Watergate and Regulatory Burden
What do the infamous Watergate scandal and overwhelming regulatory burden on community banks have in common? “Follow the Money.” Many of us remember this quip from the Watergate scandal. It was another way for “Deep Throat,” the most famous source in American history, to say “connect the dots.” So let’s follow the money and see if we can find the answer to why community banks are being crushed by regulatory overkill.
Today, just five banks, less than 1 percent of total U.S. banks, hold 40 percent of the nation’s deposits. Just 10 banks hold 55 percent. And fewer than 100 banks, or 1.2 percent, hold more than 80 percent of the nation’s total banking assets. In fact, since the crisis began, the very banks that triggered a global financial meltdown have actually gotten bigger!
Over the past 30 years, as our nation’s banking system became more and more concentrated in fewer and fewer hands, the federal regulatory agencies and Congress moved to protect consumers and curtail abuses that almost naturally come with unbridled growth and sheer size.

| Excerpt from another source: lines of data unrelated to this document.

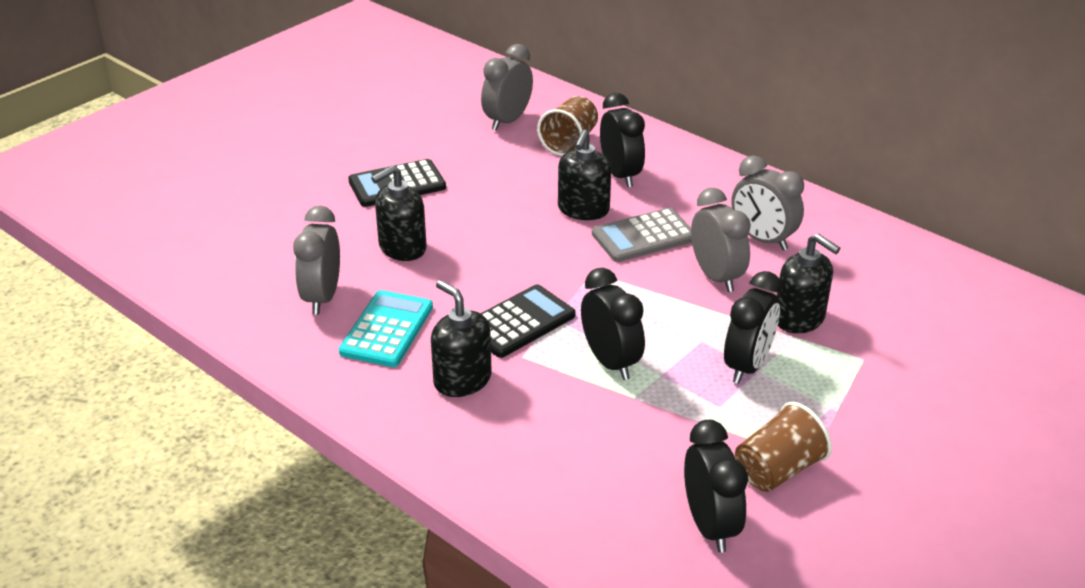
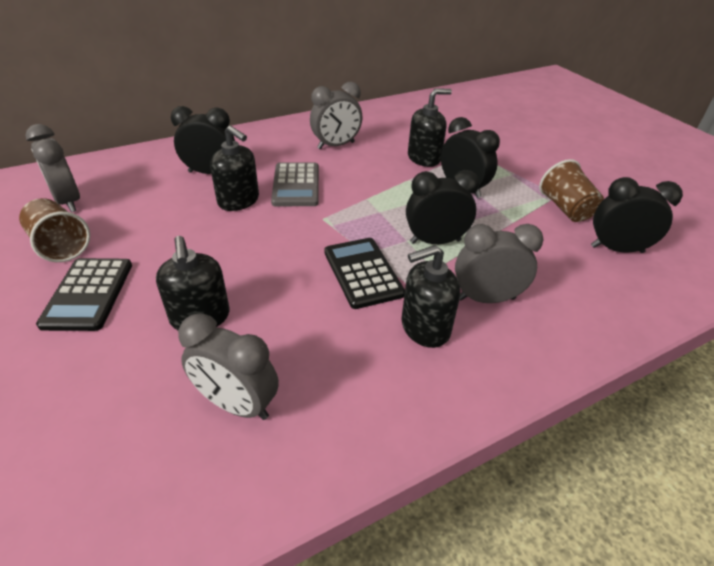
camera: 70 degrees left, 5 degrees up
turquoise calculator [339,290,433,367] -> none
brown cup [537,96,598,156] -> brown cup moved to [19,198,90,262]
grey clock [691,188,751,292] -> grey clock moved to [455,224,544,303]

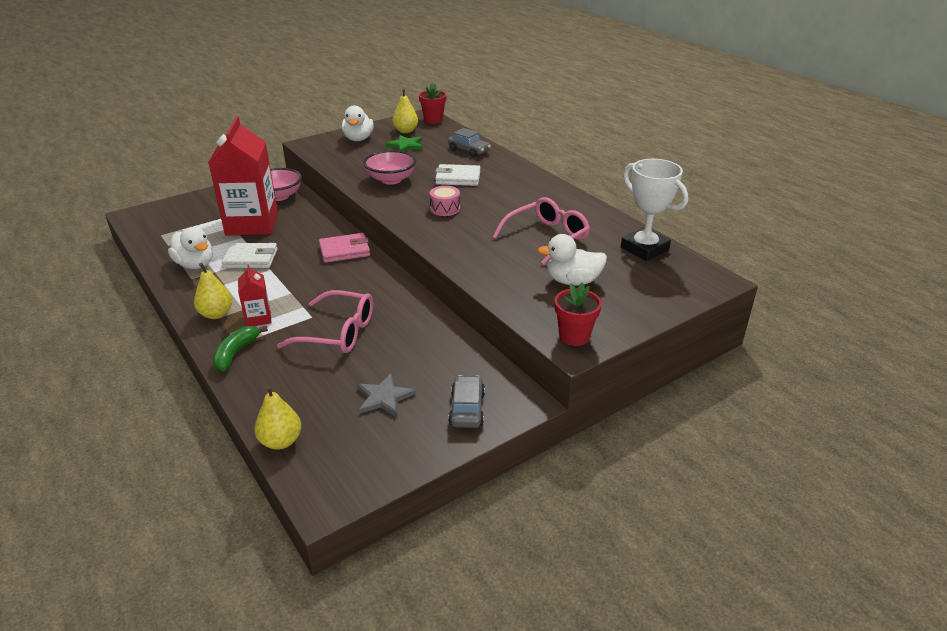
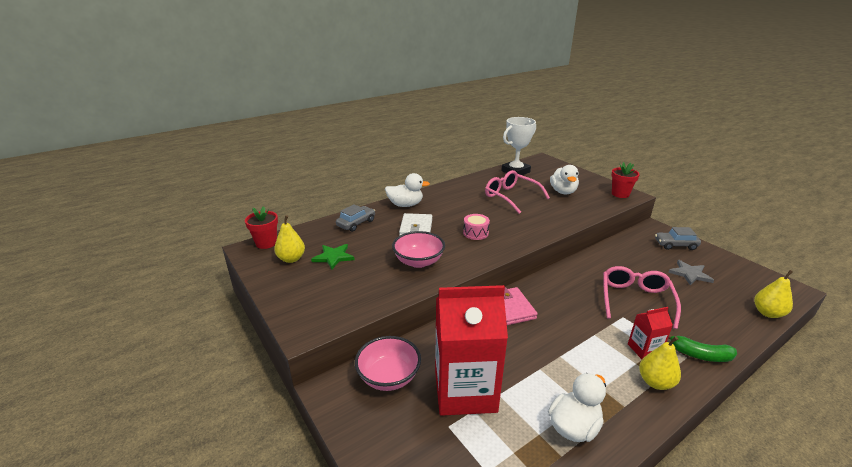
camera: 90 degrees left, 5 degrees down
white wallet [222,243,277,268] -> none
white duck [342,105,374,141] -> white duck moved to [385,173,430,207]

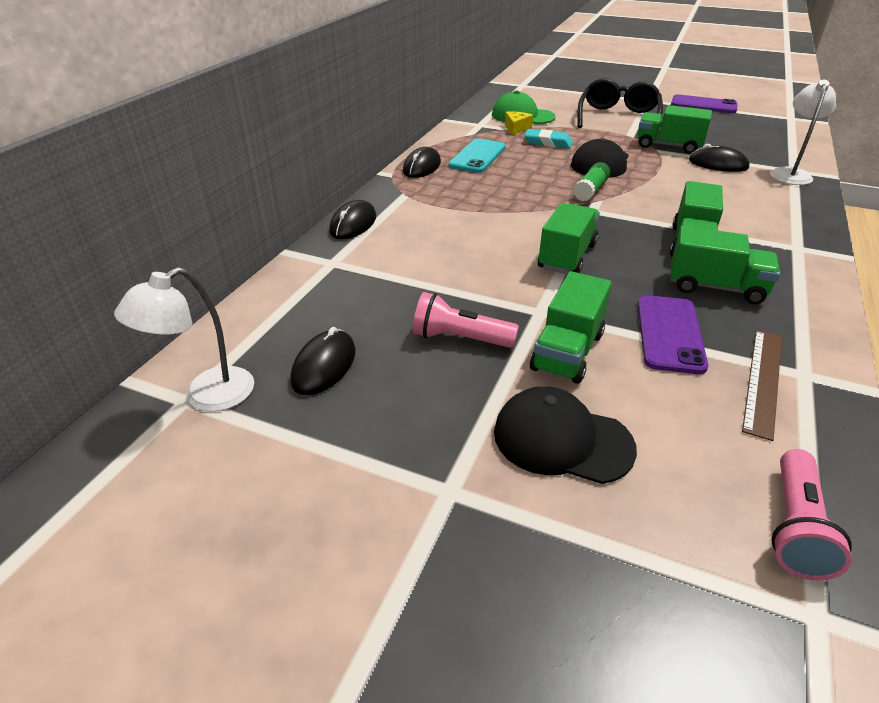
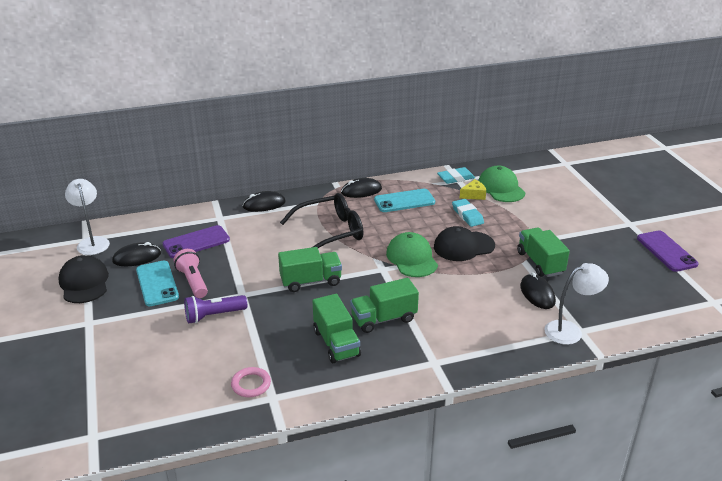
camera: 50 degrees right, 5 degrees down
white lamp [114,267,254,412] -> white lamp turned 60 degrees clockwise [65,179,110,255]
black cap [494,386,637,484] -> black cap moved to [58,255,109,303]
green truck [530,271,612,384] -> purple flashlight [184,295,247,324]
green glue stick [573,162,610,201] -> green cap [386,232,438,277]
black glasses [578,78,663,128] -> black glasses moved to [280,193,364,248]
purple phone [638,295,708,374] -> purple phone moved to [163,225,230,258]
brown ruler [742,330,782,441] -> pink ring [231,367,271,397]
pink flashlight [771,449,852,580] -> none
none -> turquoise phone [136,261,179,306]
none -> turquoise eraser [437,167,475,184]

At some point an institution becomes so large that corporate objectives gain primacy over customer care. That is because at some point an institution’s sheer size or monopoly on a product makes a single individual not count for much. We have all experienced the frustration of dealing with on-line automated “help desks,” gate agents at an airport, or the local DMV. To a business that employs nearly 500,000 worldwide and serves tens of millions of customers around the globe, what is the value of a single individual relationship?
Contemporaneous with the rapid concentration of banking assets and the creation of too-big-to-fail institutions came the phenomena of the burgeoning “shadow” banking industry, which operated largely outside the reach of bank regulators and had little or no oversight or constraints on the types of products offered to customers or whether the products offered were appropriate for various customer types. Again, the major focus of these unregulated financial firms was growth and investor return. And once again, customers became just a commodity to be churned through the product mill.
When that happens, businesses get sloppy, executives begin to think they are “bulletproof” and customer abuse begins to creep into the firm’s business practices. When customer abuse becomes widespread, government invariably steps in and acts. And those actions lead to regulations that are not selectively applied just to the banks or shadow financial firms that became insensitive to or abused their customers, but more broadly to all banks—whether they engaged in reckless activities or not.
As the saying goes, “one bad apple spoils the barrel.” And voila, staggering regulatory burden on the institutions that had nothing to do with the abuses, greed or overreach that caused the problems in the first place. And that is why community banks suffer from regulatory overkill.
For nearly three decades, abuses by the few have caused regulatory pain for the many. And this is why ICBA has fought hard for a regulatory and examination system that recognizes that community banks are not the abusers and deserve a different regulatory standard—a standard that recognizes that the community bank has a fundamentally different business model than the largest banks and non-bank financial firms. Community banks make and hold loans and stay close to their customers. It is a business model based on relationship banking, not the business model preferred by the largest Wall Street banks, which use a transaction-based business model. Both models are valid and necessary; however, ICBA fundamentally believes that these two very different business models require different examination and regulation schemes.
So the next time you hear policymakers say that “the financial crisis was not the fault of the community banks down on Main Street,” let’s all hope that they put their words into actions and do NOT reject a two-tier regulatory and examination framework.